Spinal duraplasty with two novel substitutes restored locomotor function after acute laceration spinal cord injury in rats.

A dural tear is a common complication after acute laceration spinal cord injury (ALSCI). An unrepaired dural tear is associated with poor locomotor functional recovery. Spinal duraplasty with biomaterials may promote functional recovery in ALSCI. However, an ideal dural substitute has not yet been found. In this work, we investigated the possibility of using a denuded human amniotic membrane (DHAM) or DHAM seeded on bone marrow stromal cells (DHAM-BMSCs) as duraplasty biomaterials. We patched broken dura with the two novel substitutes in an ALSCI rat model.

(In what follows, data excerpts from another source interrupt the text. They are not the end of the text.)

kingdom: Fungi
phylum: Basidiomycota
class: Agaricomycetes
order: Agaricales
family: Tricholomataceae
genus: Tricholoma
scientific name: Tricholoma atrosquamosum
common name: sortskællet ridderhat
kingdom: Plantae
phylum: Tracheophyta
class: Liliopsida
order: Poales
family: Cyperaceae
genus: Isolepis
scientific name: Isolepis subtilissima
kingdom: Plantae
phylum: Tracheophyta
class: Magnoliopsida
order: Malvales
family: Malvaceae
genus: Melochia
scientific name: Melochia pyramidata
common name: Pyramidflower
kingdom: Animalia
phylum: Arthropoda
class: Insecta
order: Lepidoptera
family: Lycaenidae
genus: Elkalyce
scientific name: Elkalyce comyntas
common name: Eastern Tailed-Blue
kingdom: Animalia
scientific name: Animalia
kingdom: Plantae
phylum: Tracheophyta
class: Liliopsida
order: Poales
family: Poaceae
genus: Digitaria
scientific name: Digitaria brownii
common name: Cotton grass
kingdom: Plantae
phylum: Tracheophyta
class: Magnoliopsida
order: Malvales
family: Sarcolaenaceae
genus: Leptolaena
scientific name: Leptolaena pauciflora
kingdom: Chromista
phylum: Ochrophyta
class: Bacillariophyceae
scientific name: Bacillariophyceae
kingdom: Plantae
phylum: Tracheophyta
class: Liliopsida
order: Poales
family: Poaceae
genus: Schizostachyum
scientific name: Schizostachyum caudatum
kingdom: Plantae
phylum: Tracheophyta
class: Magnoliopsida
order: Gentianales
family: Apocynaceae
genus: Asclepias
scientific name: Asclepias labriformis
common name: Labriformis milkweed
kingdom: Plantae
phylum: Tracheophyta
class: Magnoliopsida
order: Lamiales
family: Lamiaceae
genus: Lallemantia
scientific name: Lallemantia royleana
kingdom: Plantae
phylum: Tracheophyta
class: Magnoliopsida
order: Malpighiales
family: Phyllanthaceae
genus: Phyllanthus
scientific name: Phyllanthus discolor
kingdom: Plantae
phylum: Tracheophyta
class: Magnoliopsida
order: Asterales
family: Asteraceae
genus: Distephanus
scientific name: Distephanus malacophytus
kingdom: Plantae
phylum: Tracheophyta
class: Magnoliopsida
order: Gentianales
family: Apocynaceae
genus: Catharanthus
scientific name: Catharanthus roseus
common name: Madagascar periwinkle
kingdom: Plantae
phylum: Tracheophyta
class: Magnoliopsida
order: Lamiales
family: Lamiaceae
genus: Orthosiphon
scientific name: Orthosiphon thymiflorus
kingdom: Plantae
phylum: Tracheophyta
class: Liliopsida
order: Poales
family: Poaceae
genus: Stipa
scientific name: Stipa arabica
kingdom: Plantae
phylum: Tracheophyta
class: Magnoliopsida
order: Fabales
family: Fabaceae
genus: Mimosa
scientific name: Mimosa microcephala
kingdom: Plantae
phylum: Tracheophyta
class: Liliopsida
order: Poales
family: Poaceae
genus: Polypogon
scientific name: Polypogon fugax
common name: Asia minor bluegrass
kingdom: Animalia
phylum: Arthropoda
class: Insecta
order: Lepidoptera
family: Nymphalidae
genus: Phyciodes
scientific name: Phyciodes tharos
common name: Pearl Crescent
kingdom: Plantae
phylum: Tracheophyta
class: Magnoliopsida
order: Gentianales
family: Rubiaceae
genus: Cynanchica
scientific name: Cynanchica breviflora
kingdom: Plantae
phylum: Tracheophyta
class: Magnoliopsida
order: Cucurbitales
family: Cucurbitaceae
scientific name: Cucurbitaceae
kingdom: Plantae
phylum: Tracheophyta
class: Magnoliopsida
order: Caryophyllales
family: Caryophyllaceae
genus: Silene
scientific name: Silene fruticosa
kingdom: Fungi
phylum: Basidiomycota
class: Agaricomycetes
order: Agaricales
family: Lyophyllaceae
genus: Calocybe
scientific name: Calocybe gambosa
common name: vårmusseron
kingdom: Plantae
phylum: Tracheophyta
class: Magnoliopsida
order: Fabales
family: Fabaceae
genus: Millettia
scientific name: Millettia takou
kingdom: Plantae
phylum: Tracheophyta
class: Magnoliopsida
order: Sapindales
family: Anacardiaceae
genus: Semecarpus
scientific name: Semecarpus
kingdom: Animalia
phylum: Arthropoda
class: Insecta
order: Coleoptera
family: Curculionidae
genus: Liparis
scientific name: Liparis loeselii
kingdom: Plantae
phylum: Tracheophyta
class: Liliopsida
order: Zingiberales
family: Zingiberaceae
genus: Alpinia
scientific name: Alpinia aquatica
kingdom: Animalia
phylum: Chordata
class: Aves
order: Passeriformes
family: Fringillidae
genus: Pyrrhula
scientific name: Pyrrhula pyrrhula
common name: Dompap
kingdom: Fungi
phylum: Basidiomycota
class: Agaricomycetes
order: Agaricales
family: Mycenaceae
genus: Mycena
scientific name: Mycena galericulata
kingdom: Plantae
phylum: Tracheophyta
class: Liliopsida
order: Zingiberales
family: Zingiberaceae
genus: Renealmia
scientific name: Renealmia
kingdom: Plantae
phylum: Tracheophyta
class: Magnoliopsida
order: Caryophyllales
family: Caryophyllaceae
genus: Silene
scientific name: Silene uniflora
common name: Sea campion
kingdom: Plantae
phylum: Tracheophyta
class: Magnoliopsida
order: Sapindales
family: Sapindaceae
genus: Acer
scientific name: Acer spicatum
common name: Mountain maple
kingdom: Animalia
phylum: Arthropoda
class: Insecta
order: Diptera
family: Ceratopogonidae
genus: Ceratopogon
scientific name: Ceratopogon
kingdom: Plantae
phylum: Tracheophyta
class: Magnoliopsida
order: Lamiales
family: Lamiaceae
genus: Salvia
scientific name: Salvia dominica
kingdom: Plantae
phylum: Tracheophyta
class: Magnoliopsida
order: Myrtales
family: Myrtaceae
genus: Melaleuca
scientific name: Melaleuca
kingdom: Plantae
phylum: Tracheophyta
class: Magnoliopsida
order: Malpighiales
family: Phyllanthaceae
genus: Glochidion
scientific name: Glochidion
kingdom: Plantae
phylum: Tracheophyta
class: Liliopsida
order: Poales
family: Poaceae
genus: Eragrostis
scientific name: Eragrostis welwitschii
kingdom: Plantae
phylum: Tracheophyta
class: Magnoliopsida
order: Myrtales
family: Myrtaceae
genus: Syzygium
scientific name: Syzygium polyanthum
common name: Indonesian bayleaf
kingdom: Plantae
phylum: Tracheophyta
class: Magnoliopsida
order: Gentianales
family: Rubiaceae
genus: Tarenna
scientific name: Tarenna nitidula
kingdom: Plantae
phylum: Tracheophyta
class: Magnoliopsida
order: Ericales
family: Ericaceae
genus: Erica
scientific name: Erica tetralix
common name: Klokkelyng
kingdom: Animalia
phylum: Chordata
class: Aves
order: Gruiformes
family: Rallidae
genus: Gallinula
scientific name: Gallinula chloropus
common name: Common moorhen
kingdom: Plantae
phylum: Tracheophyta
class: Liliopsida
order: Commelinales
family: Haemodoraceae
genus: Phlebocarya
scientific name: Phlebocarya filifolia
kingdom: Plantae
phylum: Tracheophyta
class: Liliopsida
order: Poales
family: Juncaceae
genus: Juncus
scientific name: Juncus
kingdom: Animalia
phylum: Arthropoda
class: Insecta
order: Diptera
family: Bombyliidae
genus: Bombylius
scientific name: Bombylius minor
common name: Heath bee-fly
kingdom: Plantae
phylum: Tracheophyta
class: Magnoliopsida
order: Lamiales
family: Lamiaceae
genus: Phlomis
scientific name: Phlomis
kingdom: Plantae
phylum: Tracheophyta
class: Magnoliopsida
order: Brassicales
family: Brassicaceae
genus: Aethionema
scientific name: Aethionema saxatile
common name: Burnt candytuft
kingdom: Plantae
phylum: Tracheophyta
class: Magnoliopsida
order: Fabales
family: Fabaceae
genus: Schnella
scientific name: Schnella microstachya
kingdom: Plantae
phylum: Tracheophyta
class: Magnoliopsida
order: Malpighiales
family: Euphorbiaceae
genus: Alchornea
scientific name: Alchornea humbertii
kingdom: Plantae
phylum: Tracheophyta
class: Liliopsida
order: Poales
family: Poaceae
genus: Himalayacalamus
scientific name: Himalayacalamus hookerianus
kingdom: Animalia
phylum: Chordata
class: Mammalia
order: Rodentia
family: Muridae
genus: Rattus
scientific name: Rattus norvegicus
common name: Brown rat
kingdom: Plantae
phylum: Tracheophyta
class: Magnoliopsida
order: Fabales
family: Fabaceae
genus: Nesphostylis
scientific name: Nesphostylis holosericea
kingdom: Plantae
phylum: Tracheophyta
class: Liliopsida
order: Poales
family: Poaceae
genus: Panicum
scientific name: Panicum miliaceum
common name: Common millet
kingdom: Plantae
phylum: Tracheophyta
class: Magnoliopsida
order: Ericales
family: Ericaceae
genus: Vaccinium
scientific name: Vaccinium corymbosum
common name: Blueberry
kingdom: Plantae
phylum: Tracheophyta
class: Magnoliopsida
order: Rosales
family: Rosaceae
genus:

At the end of the eighth week, we observed that the neural motor function was recovered according to the Basso-Beattie-Bresnahan scale, and the neural loop was successfully reestablished between the ends of the lesions by motor-evoked potentials in the duraplasty groups. Moreover, the DHAM-BMSCs repaired the dura and resulted in a significant reduction in the total lesion and cystic volumes by nearly 10-fold versus the control group (p < 0.01). The levels of neurotrophic factors and NF-200-positive fibers were also improved in the duraplasty groups, compared to the control group. Our data suggest that the two novel substitutes may be promising grafts for patching dural defects to improve locomotor function after ALSCI.